▶ TASK GOAL
Summarize the catalogue entry on Pissarro's painting of the Pont Royal in two sentences.

Galerie Bernheim-Jeune, Paris

Galerie Durand-Ruel, Paris (acquired from the above on 29th November 1917)

Duval-Fleury, Paris (acquired from the above on 25th March 1918)

Philippe Bemberg, Lausanne & Paris (acquired circa 1964) Private Collection (by descent from the above. Sold: Sotheby’s, Paris, 23rd March 2018, lot 204)

Purchased at the above sale by the present owner


Copenhagen, Charlottenborg, Fransk Malerkunst, 1918, no. 191, illustrated in the catalogue (titled Le Pont Royal, Paris. Après-midi, temps gris)

Lausanne, Palais de Beaulieu, Chefs-d'œuvre des collections suisses de Manet à Picasso, 1964, no. 56, illustrated in the catalogue (titled Le Pont Royal, après-midi, temps gris)

Paris, Hôtel de Ville, Paris sous le ciel de la peinture, 2000, illustrated in colour in the catalogue (titled Pont Royal, après-midi de pluie, temps gris)


Ludovic-Rodo Pissarro & Lionello Venturi, Camille Pissarro, son art - son œuvre, Paris, 1939, vol. I, no. 1294, catalogued p. 260; vol. II, no. 1294, illustrated pl. 251 (titled Pont Royal, après-midi, temps gris)

John Rewald, C. Pissarro, Paris, 1974, no. 48, illustrated (incorrectly captioned) Janine Bailly-Herzberg, Pissarro et Paris, Paris, 1992, illustrated p. 127 (titled Pont Royal, après-midi, temps gris)

Joachim Pissarro & Claire Durand-Ruel Snollaerts, Pissarro, Catalogue critique des peintures, Paris, 2005, vol. III, no. 1487, illustrated in colour p. 900

Catalogue Note

In 1897 Pissarro returned to Paris once more to dedicate his time to capturing the essence of modern life in the city. Although he had settled in the village of Eragny in Normandy in 1884 to paint the tranquillity of the French countryside, many of his pastoral scenes from this time in fact include figures, demonstrating Pissarro’s unwavering interest in the relationship between man and his environment. This curiosity brought Pissarro back to the bustling boulevards and lively cafés of the capital and led to his last and most celebrated series of Paris cityscapes. Beginning with the Gare Saint-Lazare in 1897, Pissarro’s depictions of Paris swiftly moved on to the Boulevard Montmartre and the Boulevard des Italiens. The following year, he painted a series of views of the Avenue de l’Opéra and the Jardins des Tuileries before painting the nearby Square du Vert-Galant and the Pont Neuf. Each time the artist would stay in a hotel room or rent an apartment allowing him to paint from his window and repeat the motif in different variations reflecting the changing light, weather or season. Le Pont-Royal, après-midi, temps couvert belongs to his fourth and final series created from the artist’s room at the Hôtel du Quai Voltaire on the left bank, overlooking the Pont Royal and the Jardins des Tuileries. A closely related painting from the same year, Le Pont-Royal et le pavillon de Flore, temps gris now in the Musée du Petit Palais in Paris shows the same scene from a slightly different angle on the Quai Voltaire including the south-west end of the Louvre (fig. 1).

▶ GIVEN ENTRIES
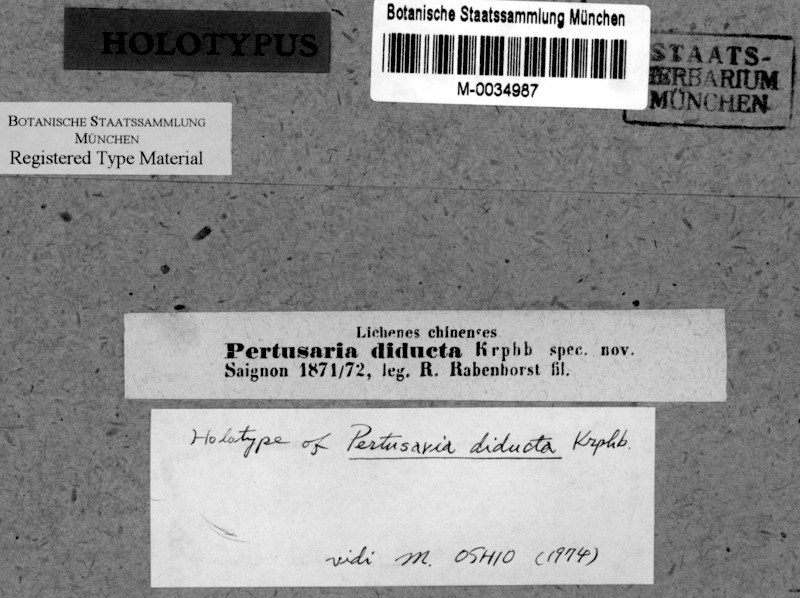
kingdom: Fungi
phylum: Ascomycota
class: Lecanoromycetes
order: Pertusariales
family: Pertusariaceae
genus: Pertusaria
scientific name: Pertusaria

---

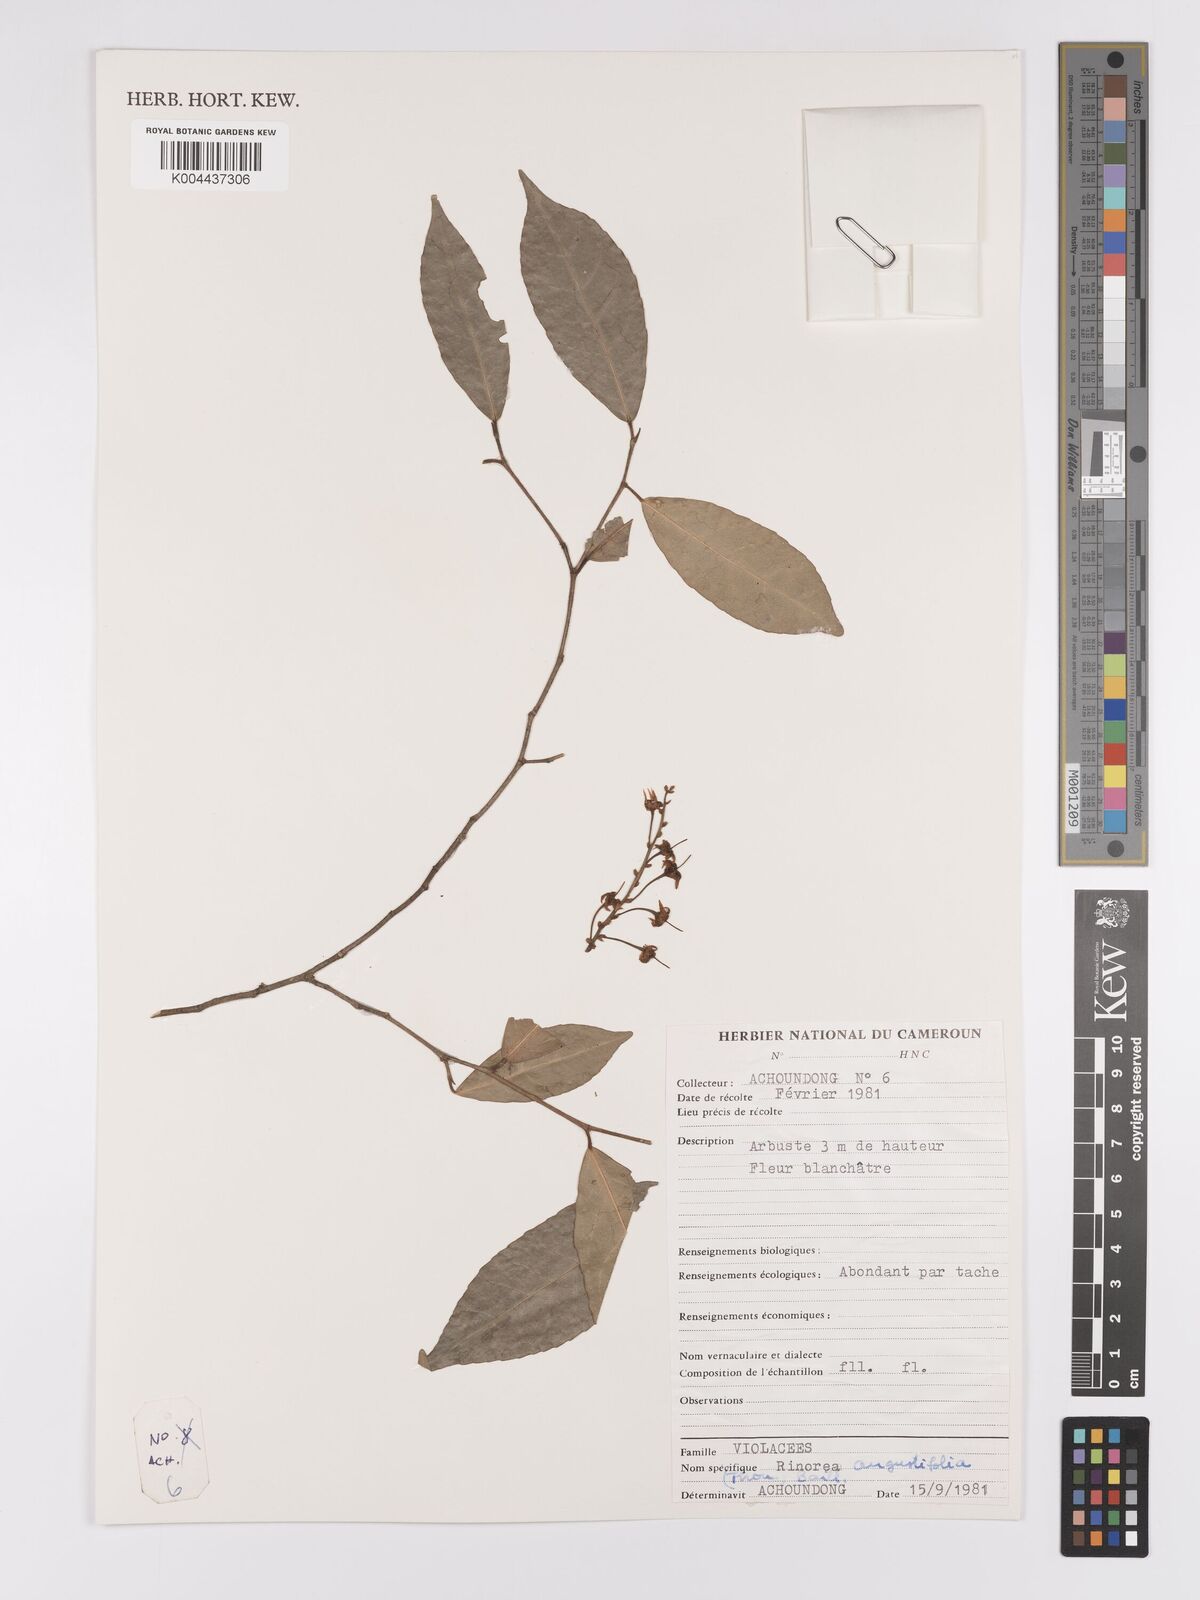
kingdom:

▶ ANSWER SECTION
The painting passed from Galerie Bernheim-Jeune through Galerie Durand-Ruel, Duval-Fleury and Philippe Bemberg to a private collection, which sold it at Sotheby's, Paris, on 23rd March 2018, and it was exhibited in Copenhagen in 1918, Lausanne in 1964 and Paris in 2000. The catalogue note says Pissarro returned to Paris in 1897 to capture modern city life, and that Le Pont-Royal, après-midi, temps couvert belongs to his fourth and final series, painted from his room at the Hôtel du Quai Voltaire overlooking the Pont Royal and the Jardins des Tuileries.